Let’s take this moment to learn how to combine different plots into a single figure. For this example we’ll use the ggarrange2() function from deeptime; however, there are many other options, including the cowplot and patchwork packages.

# Convert temperature data to sf
gg1 <- ggplot() +
  geom_spatraster(data = Pclim_lgm$bio_1/10) +
  geom_sf(data = tetrapods_sf, aes(color = as.factor(class))) +
  geom_sf(data = bbox) +
  coord_sf(crs = st_crs("ESRI:54030")) +
  scale_fill_viridis_c(name = "Temperature (ºC)", option = "magma",
                       na.value = "white") +
  scale_color_manual(values = c("black", "royalblue3", "seagreen1"),
                     name = "Class") +
  theme_classic() +
  theme(legend.box = "horizontal")
gg2 <- ggplot() +
  geom_spatraster(data = Pclim_lgm$bio_12) +
  geom_sf(data = tetrapods_sf, aes(color = as.factor(diet))) +
  geom_sf(data = bbox) +
  coord_sf(crs = st_crs("ESRI:54030")) +
  scale_fill_viridis_c(name = "Precipitation (mm/yr)",
                       na.value = "white") +
  scale_color_manual(values = c("slateblue1", "red4","maroon2","yellow2"),
                     name = "Diet") +
  theme_classic() +
  theme(legend.box = "horizontal")

ggarrange2(gg1, gg2, ncol = 1)

Note that these functions for combining plots work for any kinds of ggplot2 plots, not just spatial ones.

Paleomaps

Finally, as paleontologists, we are often interested in the paleocoordinates of fossils. In order to visualize these, we’ll first need to estimate the paleocoordinates of our fossils. As you’ve already learned, we can use the palaeorotate() function to achieve this. For time’s sake, we’ll only look at Early Permian occurrences.
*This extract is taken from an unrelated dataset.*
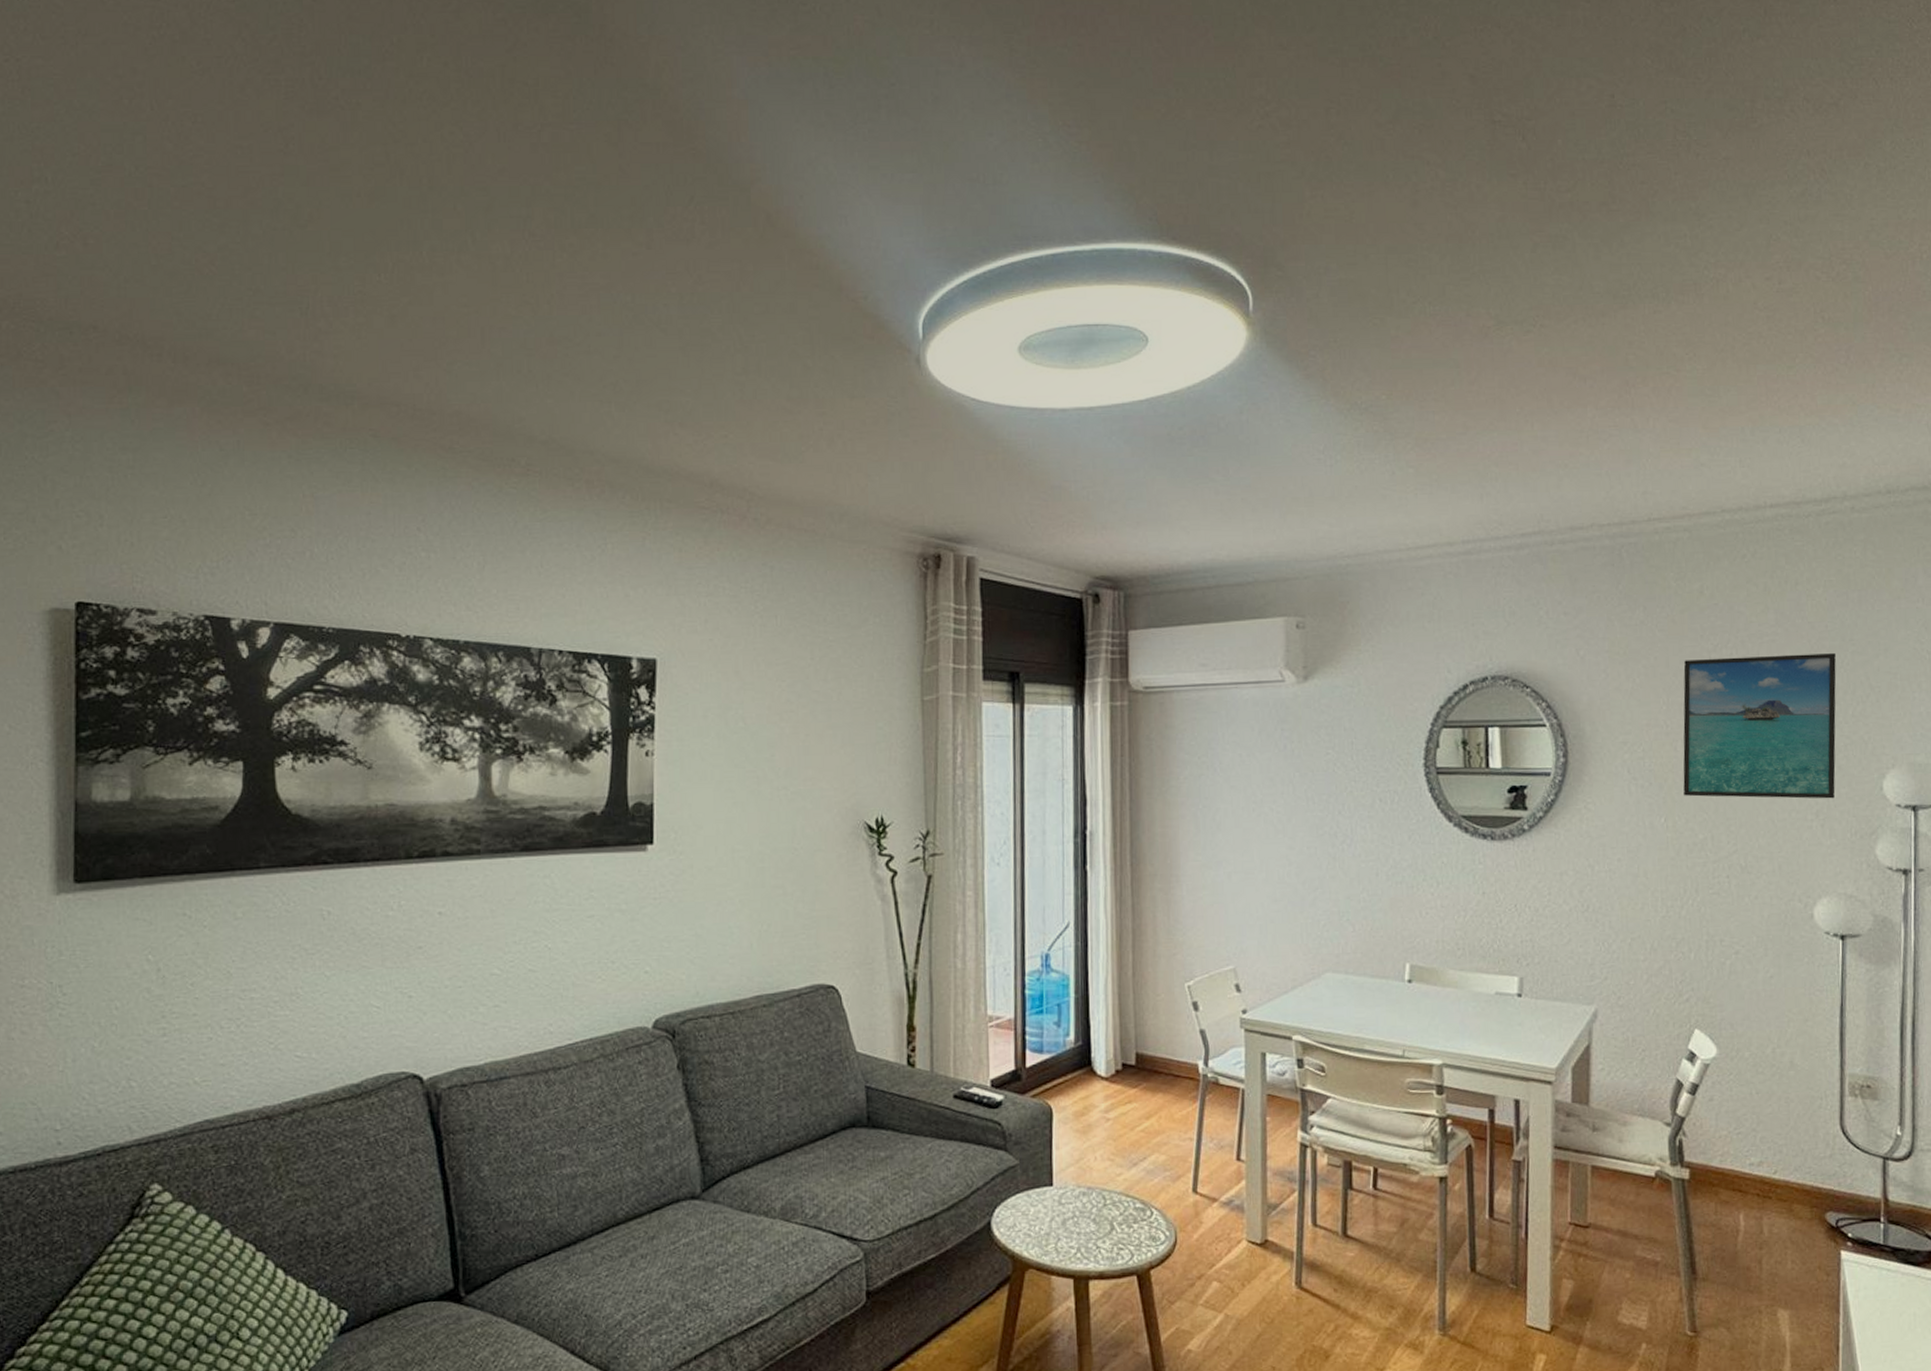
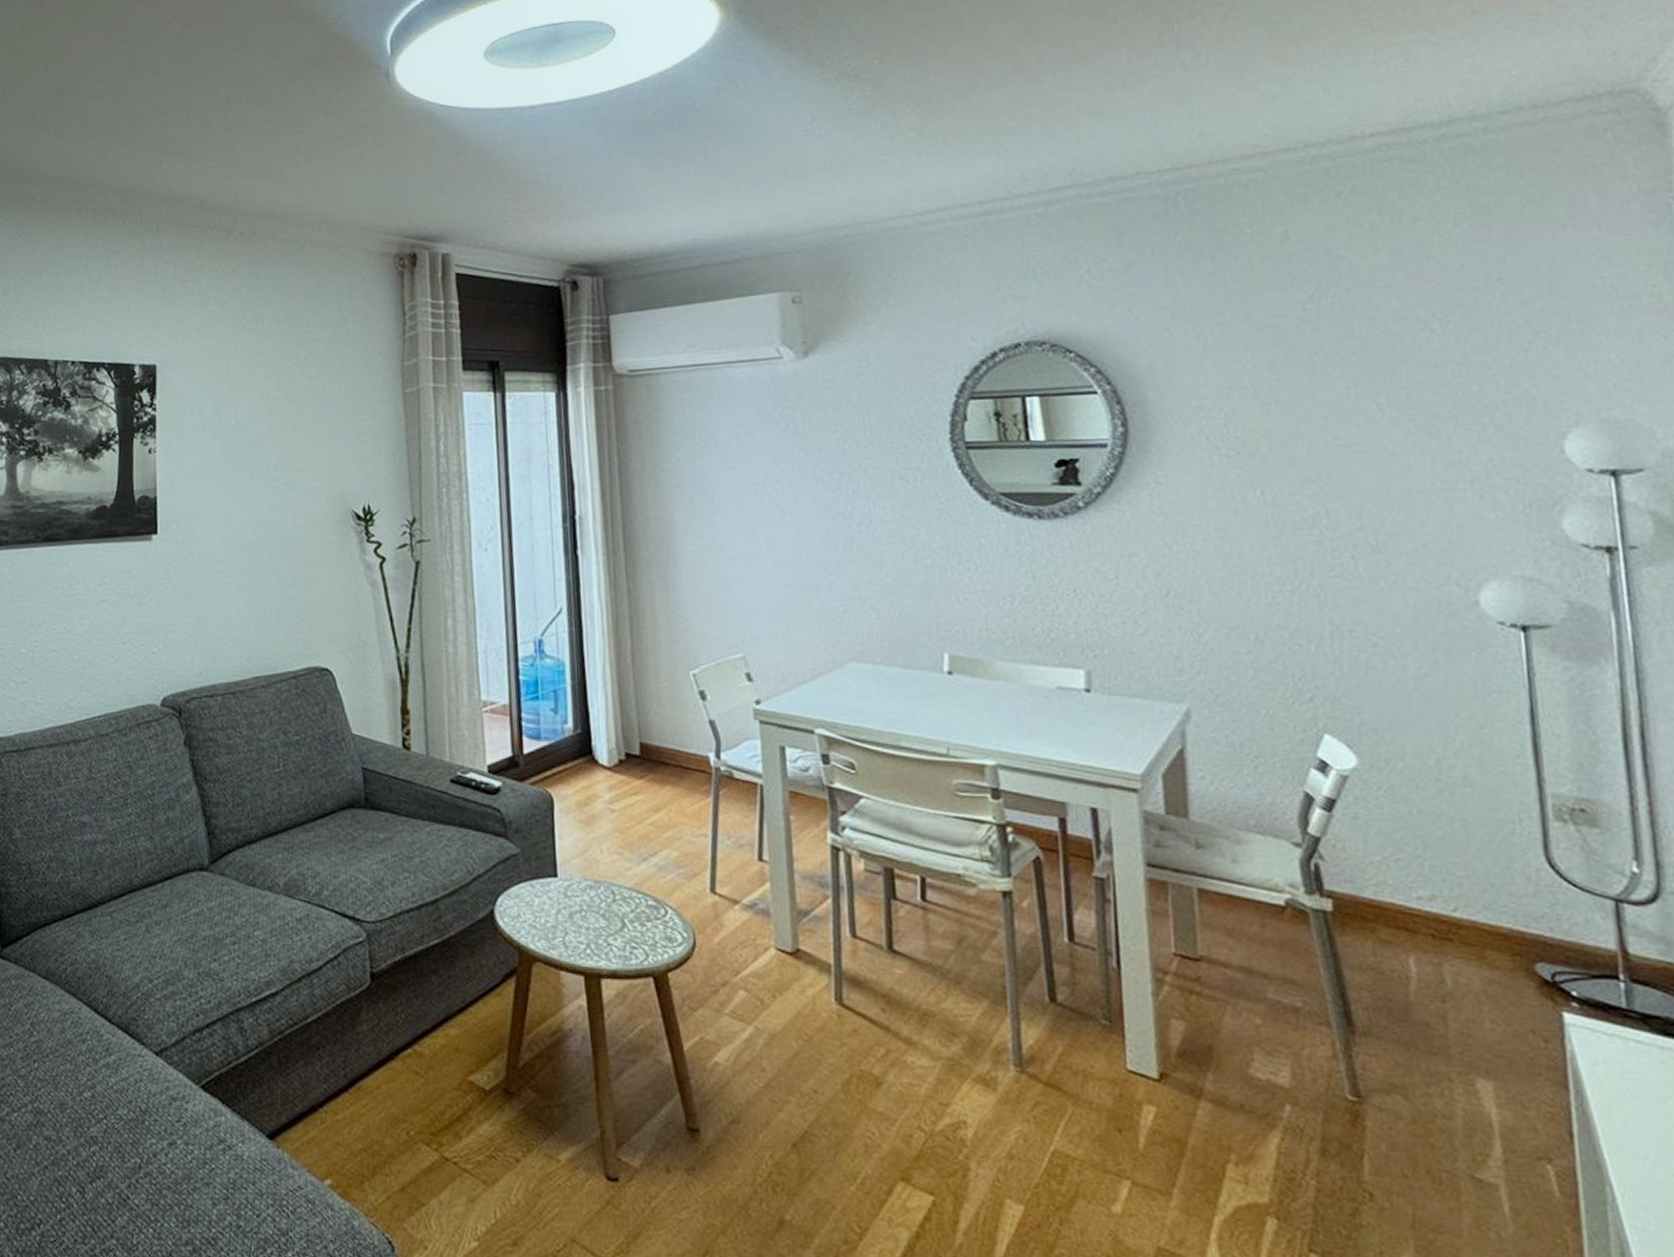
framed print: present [1683,653,1836,799] -> none [1270,296,1496,466]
tetrapods_subset <- tetrapods[tetrapods$mid_age == 285.7, ]
tetrapods_GOLONKA <- palaeorotate(tetrapods_subset, age = "mid_age", 
                                   method = "point", model = "GOLONKA")

tetrapods_GOLONKA_sf <- st_as_sf(tetrapods_GOLONKA,
                                 coords = c("p_lng", "p_lat"),
                                 crs = "+proj=longlat +datum=WGS84 +no_defs")
nrow(tetrapods_GOLONKA_sf)
[1] 15

Looks like we only have 15 occurrences from this interval. Next, we can use the reconstruct() function from the rgplates package to retrieve a paleomap of the continents during the Early Permian. We can combine these two sets of data to generate a beautiful map:

library(rgplates)
plates <- reconstruct("coastlines", age = 285.7, model = "GOLONKA")

ggplot() +
  geom_sf(data = plates, fill = "azure4", color = NA) +
  geom_sf(data = tetrapods_GOLONKA_sf, color = "red") +
  geom_sf(data = bbox) +
  coord_sf(crs = st_crs("ESRI:54030")) +
  theme_classic()

As you can see, our 15 Early Permian occurrences are from only two sites, both fairly close to each other. Regardless, that’s a pretty nice plot! We’ll leave it to you to make plots for other time intervals!